CHICAGO — The Rochester, Minn.-based Mayo Clinic plans to enter the market this spring to borrow roughly $200 million of new money for projects as part of the clinic’s plans to spend $700 million annually on capital improvements over the next five years.

Bank of America Merrill Lynch and Wells Fargo Securities would be underwriters on the transaction, which is planned for the next two months, said Mayo manager of treasury services Rick Haeflinger. Rochester is the conduit issuer.

The prestigious hospital late last week announced its latest financial results and plans to spend $700 million annually over the next five years on improvements to current facilities and for new facilities, including two proton therapy centers.

“Right now, we are anticipating issuing between $400 million and $500 million of over the next three to four years” for the program, “but that can always change,” Haeflinger said.

The clinic’s capital plans include ongoing and new projects, including its proton beam therapy program, expansion of the emergency department at Saint Mary’s Hospital in Rochester, and improvements at other Mayo Clinic Health System sites. The clinic is building two proton therapy centers, one at its main Rochester campus and the second at its Arizona facility. The system also has a Florida campus.

Unlike radiation therapy, in which the dosage is complicated by a need to kill cancer cells without damaging healthy tissue, proton therapy uses protons generated through an acceleration process with magnets steering the proton beam to allow for a more precise targeting of cancer cells.

Other projects include the development of three new centers — the Center for Regenerative Medicine, the Center for Individualized Medicine,and the Center for the Science of Health Care Delivery, according to a statement.

The system reported last week that in fiscal 2011 it treated 1 million patients and generated annual revenues of $8.5 billion. It closed out the year with $610 million of net operating income for a more than 7% margin, up from $515 million in 2010 when it saw $7.9 billion in revenues.

Patient volume remained steady and the system received $318 million from benefactors and others. The clinic increased its planned pension contribution in 2011 as it seeks to improve the fund’s condition.

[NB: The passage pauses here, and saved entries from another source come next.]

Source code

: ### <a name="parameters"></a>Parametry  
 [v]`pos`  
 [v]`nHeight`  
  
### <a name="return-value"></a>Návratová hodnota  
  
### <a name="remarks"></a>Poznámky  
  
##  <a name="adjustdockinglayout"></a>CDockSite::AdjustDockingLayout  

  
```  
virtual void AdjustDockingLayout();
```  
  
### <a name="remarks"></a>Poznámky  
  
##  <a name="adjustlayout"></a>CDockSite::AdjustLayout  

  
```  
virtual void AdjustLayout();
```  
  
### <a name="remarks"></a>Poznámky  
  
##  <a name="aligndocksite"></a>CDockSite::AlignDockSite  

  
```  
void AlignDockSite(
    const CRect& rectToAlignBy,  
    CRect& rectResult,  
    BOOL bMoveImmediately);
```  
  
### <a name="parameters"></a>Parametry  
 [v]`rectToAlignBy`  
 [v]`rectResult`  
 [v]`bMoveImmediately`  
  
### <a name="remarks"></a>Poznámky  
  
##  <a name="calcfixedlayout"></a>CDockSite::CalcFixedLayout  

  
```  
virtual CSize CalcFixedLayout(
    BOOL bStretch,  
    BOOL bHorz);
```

Mayo’s mid-double-A ratings on $1.7 billion of debt were affirmed last spring by Moody’s Investors Service and Standard & Poor’s. The ratings are supported by the system’s strong financial performance and international clinical reputation. Mayo operates the nation’s oldest and largest physicians’ network, with 2,000 doctors and scientists at its Rochester headquarters.

“These attributes are offset by Mayo’s extensive support incurred for the research and teaching missions, which is typical of large academic medical centers,” Moody’s wrote in its report last year. “While improved, balance-sheet indicators are somewhat modest compared to similarly rated peers.”

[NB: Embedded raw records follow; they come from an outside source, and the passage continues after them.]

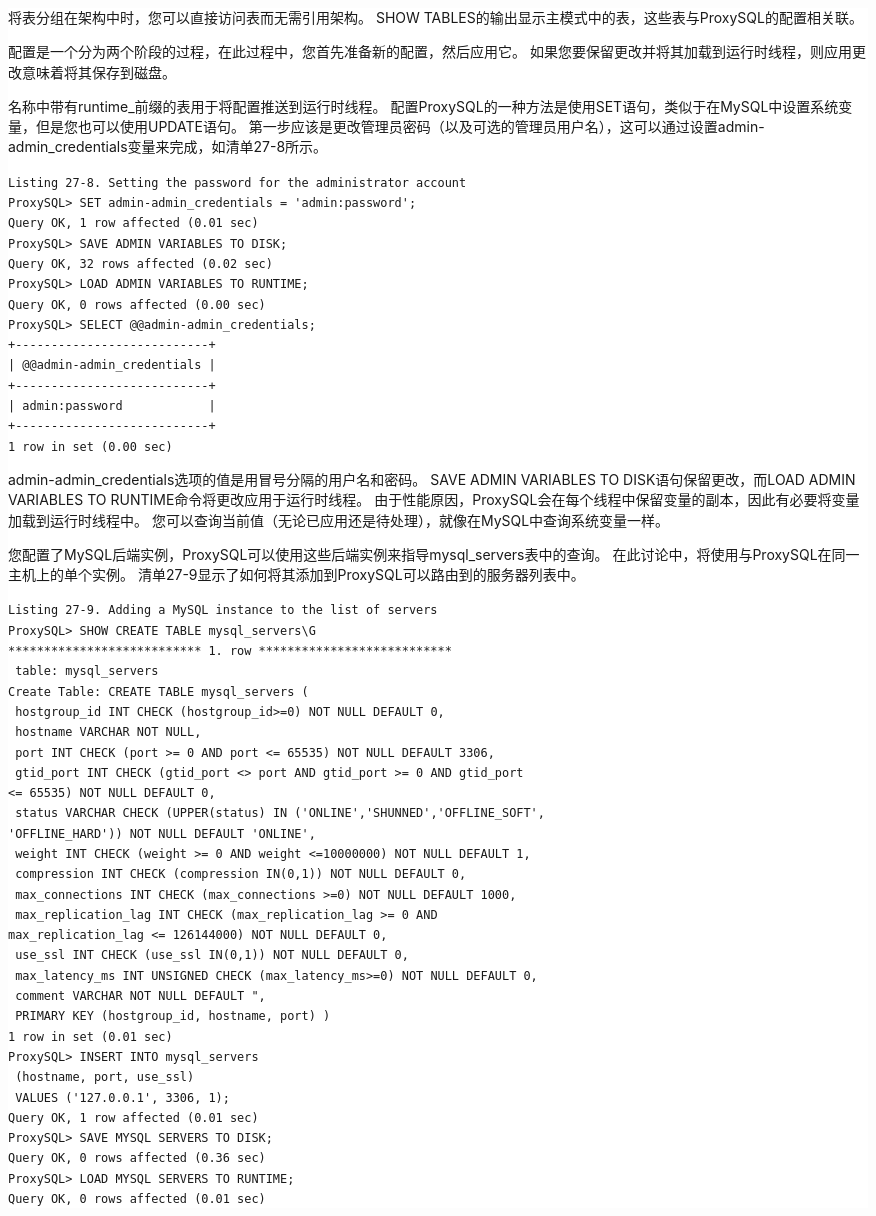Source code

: 将表分组在架构中时，您可以直接访问表而无需引用架构。 SHOW TABLES的输出显示主模式中的表，这些表与ProxySQL的配置相关联。

配置是一个分为两个阶段的过程，在此过程中，您首先准备新的配置，然后应用它。 如果您要保留更改并将其加载到运行时线程，则应用更改意味着将其保存到磁盘。

名称中带有runtime_前缀的表用于将配置推送到运行时线程。 配置ProxySQL的一种方法是使用SET语句，类似于在MySQL中设置系统变量，但是您也可以使用UPDATE语句。 第一步应该是更改管理员密码（以及可选的管理员用户名），这可以通过设置admin-admin_credentials变量来完成，如清单27-8所示。

```
Listing 27-8. Setting the password for the administrator account
ProxySQL> SET admin-admin_credentials = 'admin:password';
Query OK, 1 row affected (0.01 sec)
ProxySQL> SAVE ADMIN VARIABLES TO DISK;
Query OK, 32 rows affected (0.02 sec)
ProxySQL> LOAD ADMIN VARIABLES TO RUNTIME;
Query OK, 0 rows affected (0.00 sec)
ProxySQL> SELECT @@admin-admin_credentials;
+---------------------------+
| @@admin-admin_credentials |
+---------------------------+
| admin:password            |
+---------------------------+
1 row in set (0.00 sec)
```

admin-admin_credentials选项的值是用冒号分隔的用户名和密码。 SAVE ADMIN VARIABLES TO DISK语句保留更改，而LOAD ADMIN VARIABLES TO RUNTIME命令将更改应用于运行时线程。 由于性能原因，ProxySQL会在每个线程中保留变量的副本，因此有必要将变量加载到运行时线程中。 您可以查询当前值（无论已应用还是待处理），就像在MySQL中查询系统变量一样。

您配置了MySQL后端实例，ProxySQL可以使用这些后端实例来指导mysql_servers表中的查询。 在此讨论中，将使用与ProxySQL在同一主机上的单个实例。 清单27-9显示了如何将其添加到ProxySQL可以路由到的服务器列表中。

```
Listing 27-9. Adding a MySQL instance to the list of servers
ProxySQL> SHOW CREATE TABLE mysql_servers\G
*************************** 1. row ***************************
 table: mysql_servers
Create Table: CREATE TABLE mysql_servers (
 hostgroup_id INT CHECK (hostgroup_id>=0) NOT NULL DEFAULT 0,
 hostname VARCHAR NOT NULL,
 port INT CHECK (port >= 0 AND port <= 65535) NOT NULL DEFAULT 3306,
 gtid_port INT CHECK (gtid_port <> port AND gtid_port >= 0 AND gtid_port
<= 65535) NOT NULL DEFAULT 0,
 status VARCHAR CHECK (UPPER(status) IN ('ONLINE','SHUNNED','OFFLINE_SOFT',
'OFFLINE_HARD')) NOT NULL DEFAULT 'ONLINE',
 weight INT CHECK (weight >= 0 AND weight <=10000000) NOT NULL DEFAULT 1,
 compression INT CHECK (compression IN(0,1)) NOT NULL DEFAULT 0,
 max_connections INT CHECK (max_connections >=0) NOT NULL DEFAULT 1000,
 max_replication_lag INT CHECK (max_replication_lag >= 0 AND
max_replication_lag <= 126144000) NOT NULL DEFAULT 0,
 use_ssl INT CHECK (use_ssl IN(0,1)) NOT NULL DEFAULT 0,
 max_latency_ms INT UNSIGNED CHECK (max_latency_ms>=0) NOT NULL DEFAULT 0,
 comment VARCHAR NOT NULL DEFAULT ",
 PRIMARY KEY (hostgroup_id, hostname, port) )
1 row in set (0.01 sec)
ProxySQL> INSERT INTO mysql_servers
 (hostname, port, use_ssl)
 VALUES ('127.0.0.1', 3306, 1);
Query OK, 1 row affected (0.01 sec)
ProxySQL> SAVE MYSQL SERVERS TO DISK;
Query OK, 0 rows affected (0.36 sec)
ProxySQL> LOAD MYSQL SERVERS TO RUNTIME;
Query OK, 0 rows affected (0.01 sec)
```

The clinic struggled through fiscal 2008, during which it saw a $1.7 billion decline in unrestricted net assets and reduced cash flow that hurt debt-service coverage ratios. It also faced increased pension contributions and was strained by capital projects.

Management responded quickly, scaling back capital spending, cutting expenses, and launching a multi-year transformation plan aimed at improving patient access and affordability.